Присмотревшись, я понимаю, что это не туман, а некая субстанция, своим строением напоминающая сеть. И в ее узлах сверкают крошечные капли влаги, точно роса на паутине. А еще они напоминали жемчужины. В каждой жемчужине отражался мир. И я в том числе.
Стены - не гладкие, а как бы состоящие из многоэтажных аркад - обросли мхом и даже как будто водорослями. И под слоем этой странной растительности вдруг начинают угадываться какие-то не вполне явленные образы, существа, какие-то предметы, вещи... И все они были словно бы продолжением друг друга. Постепенно, по мере моего продвижения, вещи приобретали зеркальную поверхность, и в каждом предмете я видел свое отражение. Значит, думалось мне, они все-таки не утрачивают индивидуальности. Тут я понял, что и думаю-то я как во сне - чьими-то готовыми формулировками. Я понял, что этот мир сам по себе не обладает никакой природой. Реальность этих вещей является порождением сознания. Они меняли свой облик, по мере того как я на них пристально смотрел.
Опять же, так бывает только во сне. Неужели я заснул в самый неподходящий момент? Или от страха впал в кому?
Я пытаюсь проснуться, обычно я легко это делаю, когда мне снятся кошмары. Надо там, во сне, закрыть глаза так, чтобы почувствовать собственные веки. А потом открыть глаза.
Бесполезно. После десятка попыток, я все еще в башне. Я иду вперед и не слышу своих шагов, словно нахожусь в радиостудии с прекрасной звукоизоляцией. Такой тишины я не ощущал никогда. Не слышно было даже шума в ушах, неизбежного в таких случаях. Это была АБСОЛЮТНАЯ тишина. Мне становится страшно. Кажется, вещи и образы коварно притаились и только ждут сигнала наброситься на меня.
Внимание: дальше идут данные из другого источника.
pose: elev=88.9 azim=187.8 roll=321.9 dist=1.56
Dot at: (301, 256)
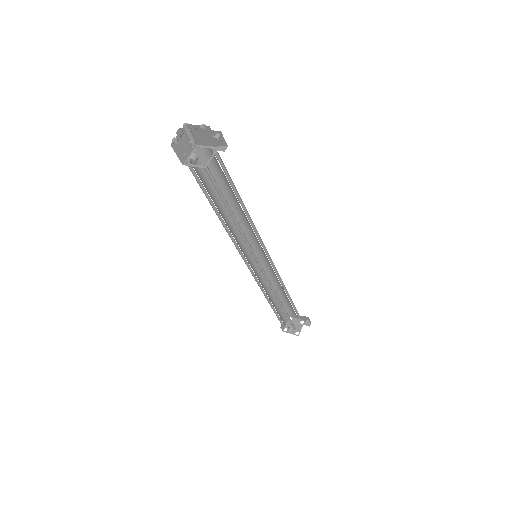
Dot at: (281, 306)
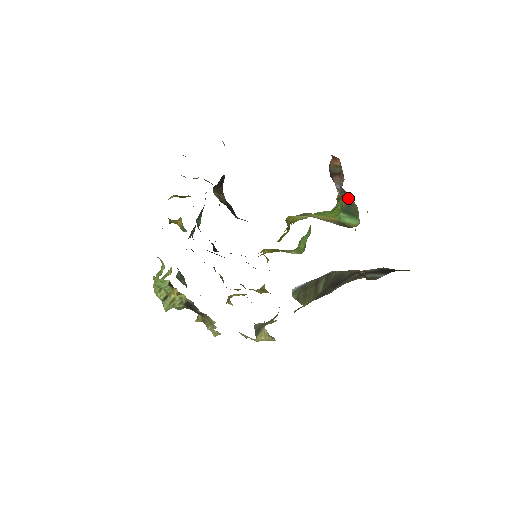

С несказанным облегчение я, наконец, попадаю из мира безмолвия в огромный зал. Высоченный потолок его и далекие стены скорее угадываются, чем видятся. Как морской горизонт в утреннюю пору. Здесь уже нет тишины. Далеко-далеко слышен шум, напоминающий морской прибой. Я иду к незримому морю, и предо мной, словно видения, возникают фигуры людей. Их много, и все они с разных сторон света направляются в одну точку, в которой нахожусь я. Останавливаюсь. Они тоже замирают. Поднимаю руку, они подражают мне. Тогда я догадываюсь, что вся эта толпа - всего лишь мое собственное зеркальное отражение. Это помещение имитирует комнату с зеркальными стенами. Гляжу вниз, под ноги, смотрю на потолок - и везде вижу свое отражение. Я в окружении самого себя, размноженного в бесконечном количестве экземпляров. Ум заходит за разум. Я пугаюсь того, что не могу в точности сказать, кто из них настоящий я, а кто - отражение.